Mr. Willem Hillier
As anyone who has ever been in a modern high-school classroom knows, smartphones are very often used, whether the teacher wants them to be or not. Some teachers see them as a tool for learning, others see them as a hinderance. This debate between students and teachers, in all combinations, is something that is happening right now across the nation.
The way teachers view and control phones in the classroom could affect an entire generation of learners and thinkers. In a very practical sense, it will change the way the high schoolers of today work tomorrow, since students will inevitably carry the techniques they have learned and practiced in high school into the work environment. Here at CVU, it really is truly a mixed bag among teachers when it comes to smartphones.

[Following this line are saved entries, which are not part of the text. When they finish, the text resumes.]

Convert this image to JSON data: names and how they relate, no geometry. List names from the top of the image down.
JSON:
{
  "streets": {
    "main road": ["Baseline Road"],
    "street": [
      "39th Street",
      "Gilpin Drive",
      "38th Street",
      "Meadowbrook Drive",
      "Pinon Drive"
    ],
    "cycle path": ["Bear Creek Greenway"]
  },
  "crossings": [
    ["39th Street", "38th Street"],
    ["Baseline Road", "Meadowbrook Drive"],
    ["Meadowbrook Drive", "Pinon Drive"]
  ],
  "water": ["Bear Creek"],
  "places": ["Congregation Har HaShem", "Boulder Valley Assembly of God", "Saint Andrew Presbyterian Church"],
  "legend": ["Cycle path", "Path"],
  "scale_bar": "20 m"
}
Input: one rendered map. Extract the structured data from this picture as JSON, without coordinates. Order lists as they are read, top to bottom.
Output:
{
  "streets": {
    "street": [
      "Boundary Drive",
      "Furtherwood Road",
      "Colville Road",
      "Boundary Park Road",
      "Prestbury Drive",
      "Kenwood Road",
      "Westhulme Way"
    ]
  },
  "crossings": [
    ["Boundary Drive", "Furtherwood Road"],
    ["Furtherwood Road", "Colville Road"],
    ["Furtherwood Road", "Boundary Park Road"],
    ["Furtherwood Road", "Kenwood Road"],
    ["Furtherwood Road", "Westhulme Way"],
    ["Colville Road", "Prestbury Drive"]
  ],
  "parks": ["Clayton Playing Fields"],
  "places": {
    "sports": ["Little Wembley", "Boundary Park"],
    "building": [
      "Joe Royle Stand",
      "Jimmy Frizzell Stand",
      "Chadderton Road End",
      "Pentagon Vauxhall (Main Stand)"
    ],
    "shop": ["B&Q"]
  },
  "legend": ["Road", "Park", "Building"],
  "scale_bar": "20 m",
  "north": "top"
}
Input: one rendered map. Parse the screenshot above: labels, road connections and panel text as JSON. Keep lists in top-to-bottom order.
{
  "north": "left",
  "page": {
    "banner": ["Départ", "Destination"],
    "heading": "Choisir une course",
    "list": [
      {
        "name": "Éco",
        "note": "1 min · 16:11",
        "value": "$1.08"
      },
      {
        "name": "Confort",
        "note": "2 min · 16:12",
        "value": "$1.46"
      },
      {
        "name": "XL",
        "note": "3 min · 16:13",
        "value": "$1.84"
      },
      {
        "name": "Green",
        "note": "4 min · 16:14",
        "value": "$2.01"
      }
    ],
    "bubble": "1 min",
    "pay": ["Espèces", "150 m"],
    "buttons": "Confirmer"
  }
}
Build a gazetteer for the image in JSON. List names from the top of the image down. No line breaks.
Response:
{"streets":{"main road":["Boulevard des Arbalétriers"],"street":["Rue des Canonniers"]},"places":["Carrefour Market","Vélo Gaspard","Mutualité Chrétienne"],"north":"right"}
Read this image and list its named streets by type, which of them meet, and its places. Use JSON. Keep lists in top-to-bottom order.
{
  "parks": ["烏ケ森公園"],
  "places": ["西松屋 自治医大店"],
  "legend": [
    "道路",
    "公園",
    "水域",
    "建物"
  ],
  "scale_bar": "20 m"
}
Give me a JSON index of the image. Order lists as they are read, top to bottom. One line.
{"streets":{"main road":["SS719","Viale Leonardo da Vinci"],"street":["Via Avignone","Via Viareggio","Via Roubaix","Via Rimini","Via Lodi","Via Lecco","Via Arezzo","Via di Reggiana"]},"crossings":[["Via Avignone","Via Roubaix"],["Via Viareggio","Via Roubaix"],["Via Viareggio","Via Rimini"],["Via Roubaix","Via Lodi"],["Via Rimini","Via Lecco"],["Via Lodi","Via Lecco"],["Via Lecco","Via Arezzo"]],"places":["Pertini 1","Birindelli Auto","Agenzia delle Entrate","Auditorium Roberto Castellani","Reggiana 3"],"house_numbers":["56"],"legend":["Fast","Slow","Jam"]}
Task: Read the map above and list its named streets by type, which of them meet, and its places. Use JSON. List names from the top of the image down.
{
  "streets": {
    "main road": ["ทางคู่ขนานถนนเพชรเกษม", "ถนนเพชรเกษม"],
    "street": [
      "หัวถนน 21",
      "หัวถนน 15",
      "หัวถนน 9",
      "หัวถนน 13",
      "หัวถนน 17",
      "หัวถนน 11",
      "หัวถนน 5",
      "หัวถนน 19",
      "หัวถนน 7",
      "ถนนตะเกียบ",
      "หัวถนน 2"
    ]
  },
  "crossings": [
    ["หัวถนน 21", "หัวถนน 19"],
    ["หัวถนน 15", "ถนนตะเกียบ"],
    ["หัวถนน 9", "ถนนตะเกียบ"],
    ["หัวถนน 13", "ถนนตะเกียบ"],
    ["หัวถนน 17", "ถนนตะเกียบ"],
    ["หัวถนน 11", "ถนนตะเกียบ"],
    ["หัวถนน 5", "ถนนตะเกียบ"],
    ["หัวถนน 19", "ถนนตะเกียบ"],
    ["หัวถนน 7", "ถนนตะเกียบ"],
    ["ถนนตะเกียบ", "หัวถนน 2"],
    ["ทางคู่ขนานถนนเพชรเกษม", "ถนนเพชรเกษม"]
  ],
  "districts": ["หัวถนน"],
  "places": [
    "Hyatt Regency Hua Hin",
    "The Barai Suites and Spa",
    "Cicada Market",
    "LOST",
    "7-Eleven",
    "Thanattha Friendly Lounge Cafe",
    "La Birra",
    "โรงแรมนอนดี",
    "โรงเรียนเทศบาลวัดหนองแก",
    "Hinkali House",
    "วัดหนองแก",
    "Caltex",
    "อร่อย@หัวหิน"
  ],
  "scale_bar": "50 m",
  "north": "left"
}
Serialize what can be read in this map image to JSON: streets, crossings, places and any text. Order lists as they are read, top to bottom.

Among the many who think the use of smartphones in classrooms have both pros and cons is Christopher Hood. He believes that these personal electronic devices can be used appropriately, and so far this year he has seen students “using good discretion” with their smartphones. However, he also cautions that there are students that can be irresponsible with their use, and he says that he sees students “checking their fantasy football teams” and “watching ESPN”, as well as using various social media services. These types of activities contribute to the sentiment of Polly Vanderputten. She has a policy of “Out of View, Out of Mind” when it comes to smartphones, and strictly enforces it. In her classes, students are required to place their phones into personal manilla envelopes before the start. Judging by the lack of smartphones in my French class, her method seems pretty successful! However, this method can be problematic when there is a valid use for a smartphone.